Materials and Methods

Patient cohort

Formalin-fixed paraffin-embedded (FFPE) tumor specimens were collected at the Department of Gynecology at Chinese People’s Liberation Army (PLA) General Hospital. Clinical data regarding age at first diagnosis, diagnosis, and histology were collected from patient records. The clinical characteristics of the patients are listed in Table 1. The cohort consisted of 64 patients with ovarian cancer, 1 patient with primary peritoneal cancer, 3 patients with fallopian tube cancer, 32 patients with cervical cancer, and 17 patients with endometrial cancer.

Ethics statement

The study protocol was approved by the Committee of Medical Ethics of the Chinese PLA General Hospital and carried out according to the principles of the Declaration of Helsinki. All patients provided written informed consent to participate in the study prior to their enrollment. All experiments were carried out in accordance with relevant guidelines and regulations.

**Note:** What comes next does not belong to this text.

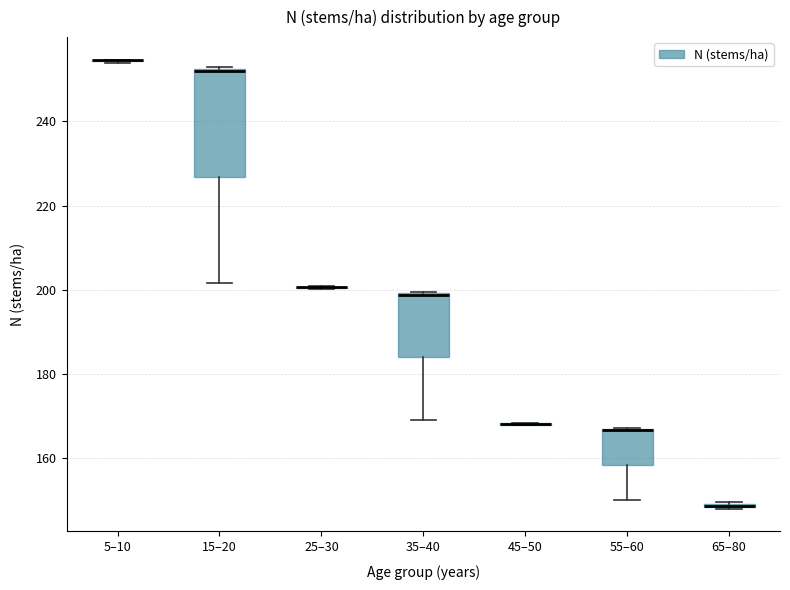

Which box is the tallest, from its lower edge to its upper edge?

15–20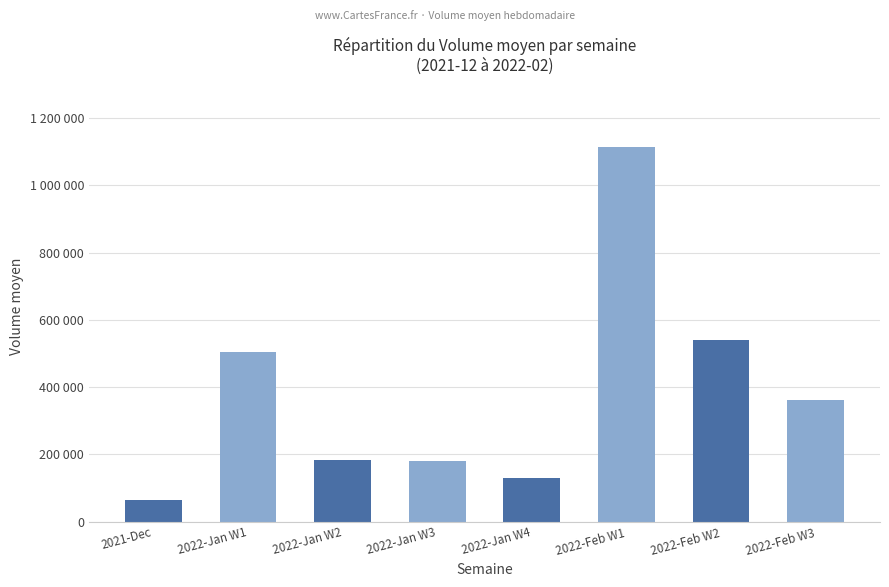

Rank the categories by value from lowest to highest.

2021-Dec, 2022-Jan W4, 2022-Jan W3, 2022-Jan W2, 2022-Feb W3, 2022-Jan W1, 2022-Feb W2, 2022-Feb W1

DNA extraction, library construction and next-generation sequencing (NGS) analysis

FFPE tissue specimens and matched blood samples were collected from 117 patients who were diagnosed with gynecologic cancer. Tumor DNA was isolated from FFPE specimens with the blackPREP FFPE DNA Kit (Analytik Jena AG, Jena, Germany) according to the manufacturer’s instructions. Each DNA sample was obtained from four 2-μm tissue specimens and quantified with the Qubit dsDNA HS Assay kit (Life Technologies, USA) according to the manufacturer’s recommended protocol. Blood lymphocytes were isolated by centrifugation of whole blood at 1600 g for 10 min at room temperature. Tiangen whole blood DNA kits (Tiangen, Beijing, PRC) were used to extract DNA from peripheral blood lymphocytes according to the manufacturer’s instruction. Tumor DNA and matched genomic DNA were sheared into 150–200-bp fragments by a Covaris M220 Focused-Ultrasonicator (Covaris, Massachusetts, USA). Fragmented DNA libraries were constructed with a KAPA HTP Library Preparation Kit (Illumina Platform) (KAPA Biosystems, Massachusetts, USA) according the manufacturer’s instruction. DNA libraries were captured with a designed 1086-gene panel, NimbleGen SeqCap EZ Library (Roche, Wisconsin, USA), that includes major tumor-related genes. The captured samples were then subjected to Illumina HiSeq X-Ten for paired-end sequencing.

Identification of somatic mutations and assessment of tumor mutational burden (TMB)

FFPE tumor samples and blood lymphocytes samples were submitted for NGS. The NimbleDesign assay was used (1086 genes) to identify mutations. We used VarScan2 with the following filters: (i) located in intergenic regions or intronic regions; (ii) synonymous SNVs; (iii) allele frequency >= 0.002 in the database exac03 or gnomad_exome; (iv) the value of ljb2_pp2hdiv = “B” and ljb2_pp2hvar = “B”; (v) allele frequency <0.05 in the tumor sample; and (vi) allele depth <5. To identify somatic mutations, the mutations in FFPE tumor samples were blanked by matched blood lymphocyte samples from patients. For the determination of TMB, the number of somatic nonsynonymous SNVs (with depth >100X and allele frequency ≥ 0.05) detected on NGS (interrogating Mb of the genome) were quantified, and the value was extrapolated to the whole exome using a validated algorithm. Alterations likely or known to be bona fide oncogenic drivers were excluded. TMB was measured in mutations per Mb. TMB values were divided into the following three groups: low (<3.24 mutations/Mb), intermediate (3.24–12.94 mutations/Mb), and high (≥12.94 mutations/Mb).

Statistical methods

Both the Mann-Whitney test/Kruskal-Wallis test followed by Dunn’s multiple comparison as post-hoc test and Pearson’s chi-square test were used to analyze the significance of the association of TMB with disease site, patient age and tumor type. The significance of associations of the number of gene mutations with TMB and disease site was also analyzed with Kruskal-Wallis tests. All tests were two-sided, and statistical significance was set at p < 0.05. All statistical analyses were performed with SPSS version 22.0 software (SPSS Inc., Chicago, IL, USA).

Data avaliability statement

The datasets generated and analyzed during the current study are available from the corresponding author on reasonable request.